Whilst working as a financial services project manager, I increasingly found myself drawn to the hills, kicked off my an email circulating at work about the 3 Peaks Challenge. Training for that and the event itself led to a greater appreciation of the wilder places, and their power in combatting the stresses and strains of modern life.

In 2011, I became freelance so that I could enjoy more time in the outdoors on my own terms, with several trips to the hills each year, and big gaps between work contracts to binge on the outdoors.

In 2015, ten years after starting, I completed my Wainwrights round – achieved without using a car (public transport or on foot only) to get to every fell.

In 2017, I completed my first TGO Challenge, an event which offered the sort of balance of solo time and social time in the outdoors that I was looking for. I am now a regular Challenger, taking part as often as I can manage around other things going on.

Somewhere along the way, I felt the desire to capture my experiences in a way that photographs couldn’t, and took up drawing and painting. I eventually evolved into an abstract landscape artist working in a variety of media – but principally watercolour, acrylic, texture and mixed media.

As a semi-professional artist, I have exhibited several times in London, and at various regional art fairs.

My art can be viewed at the dedicated site matthewkingarts.com which showcases my latest work. I exhibit primarily in Essex and London, but selected works are also available on etsy and on my Facebook page.




To contact me about any of the articles or art works in this blog, please feel free to leave a comment on the relevant post. Please note that I moderate all comments, and reserve the right to withhold from publication comments that are offensive, abusive or simply aren’t relevant to the post in question.

All artworks featured in this blog are available for purchase, either as originals or as derivative products such as prints, greetings cards and calendars.
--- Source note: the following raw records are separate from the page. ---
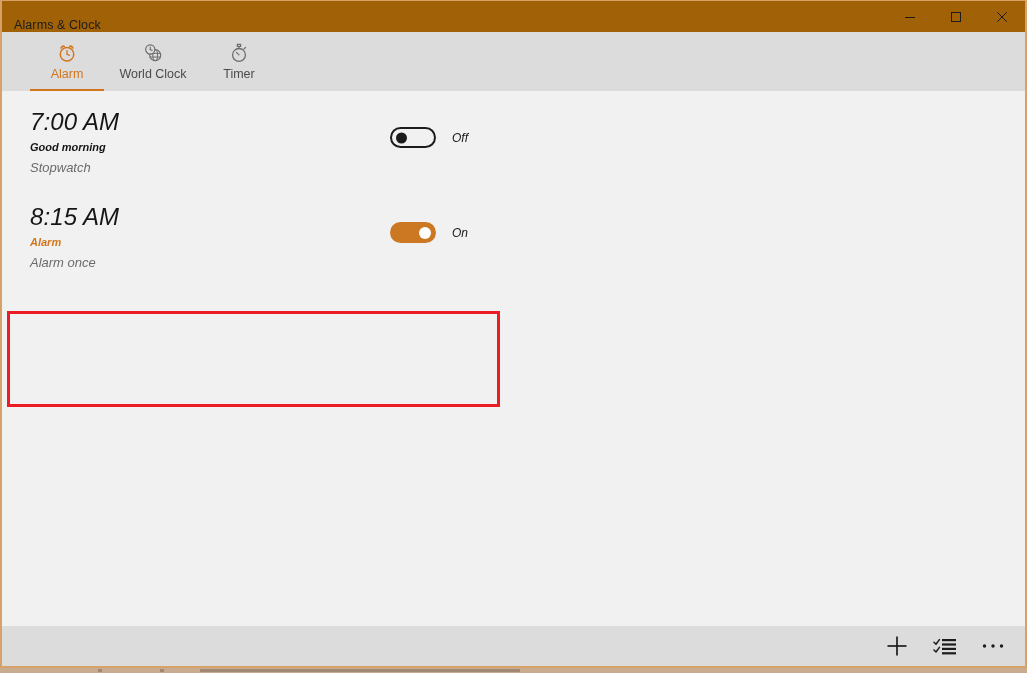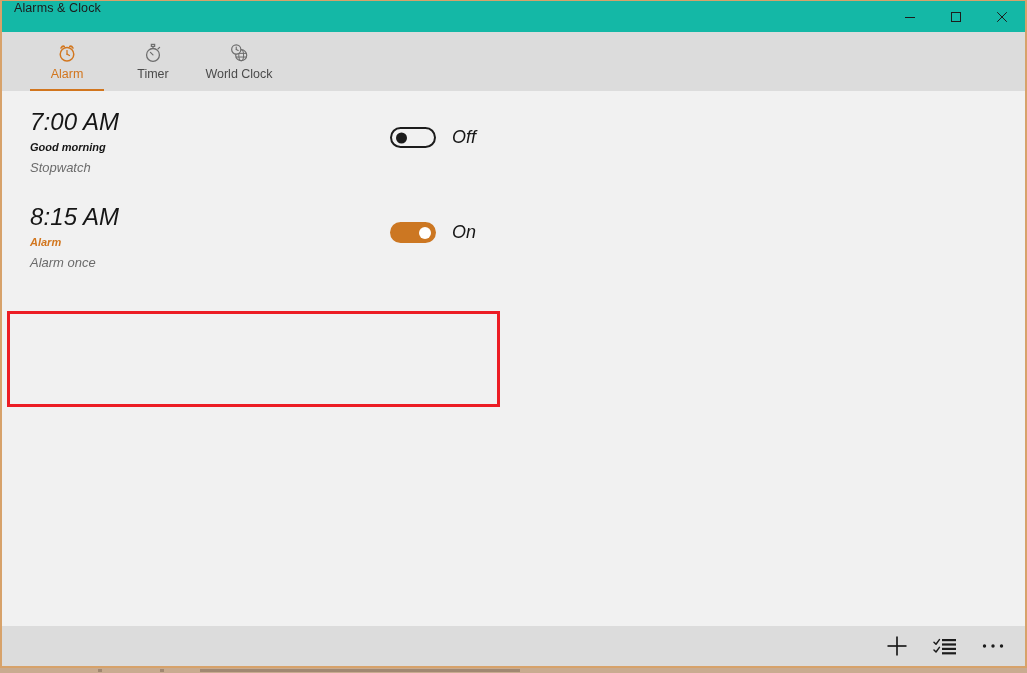--- a/index.html
+++ b/index.html
@@ -35,9 +35,9 @@
   
   #title-bar {
     height: 31px;
-    background: #14b8a6;
-    display: flex;
-    align-items: flex-start;
+    background: #a16207;
+    display: flex;
+    align-items: flex-end;
     flex: 0 0 auto;
     position: relative;
   }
Please feel free to contact me with specific requests, either here or through matthewkingarts.com

Alternatively, and for more general enquiries please use the contact form below and I’ll get back to you.

5 thoughts on “About

  1. I’ve been reading your blog for some time now and I’m hoping to ask a couple of questions…can’t find an email add so this space will have to do…please delete if inappropriate. I’ll be walking the Wainwright Way with Ramblers Holidays in May and I’m wondering if you’d set me straight on the clothes to bring. Any thoughts on what the weather across England in May should be? Always raining? Cold, warm or hot? Layers, of course, but I’m wondering whether I should expect rain or cold continuously in that area. Thanks…and Happy New Year!


    1. NW England weather in May can be anything from warm sunny days to rain, gales, hail and even snow. I’ve had all of these in the Lake District at that time of year. So the clothes you should bring should reflect the uncertain nature of the likely weather, and reflect the fact that the route of the Wainwright Way does go up high where it will be colder and more exposed to wind. There may be some snow underfoot in places on the tops – I’ve encountered snow on Glaramara in May, which is close to your route. However, I’d expect the “average” weather to be rain showers and day time temperatures of 9C to 15C. I think it’s quite likely that on a walk of that length you’ll get some days of heavy rain or strong wind. Personally I would work on it being cold and wet rather than hot, but use your layers so that you can walk in anything from just a base layer through to full wet weather gear. Assuming the holiday involves luggage transfer (?) then I’d simply cover all of the bases if I were you, with as many spares as you find works for you. If I were doing it I’d pack: 200 weight merino base layer, a softshell jacket, a decent waterproof jacket that fits over the softshell, and an emergency warm layer of some kind in case it’s really cold – that may be an insulated jacket (definitely if I was camping, probably not if I was staying under a proper roof at night), or a windshirt type thing. I tend to wear softshell trousers as well, which then covers rain showers but not heavy prolonged rain, so I’d throw in a pair of overtrousers too. This combination works well for me as I get quite hot when walking, so I rarely feel the need for a fleece. So packing for cold and wet but with the ability to take stuff off if it’s warm is the way to go.


      1. Thank you…this is hugely helpful. I also get pretty warm while walking, so it’s a challenge to figure out the best combination to wear/pack. Thank you for the head’s up re May weather and for the point of it getting colder as we climb. I’ve just picked up a Patagonia down “sweater” (really a jacket) and a Marmot Minimalist rain jacket, but it sounds like I’ve got plenty of reasons left to head to our outdoor gear stores! Much appreciated. Happy 2016!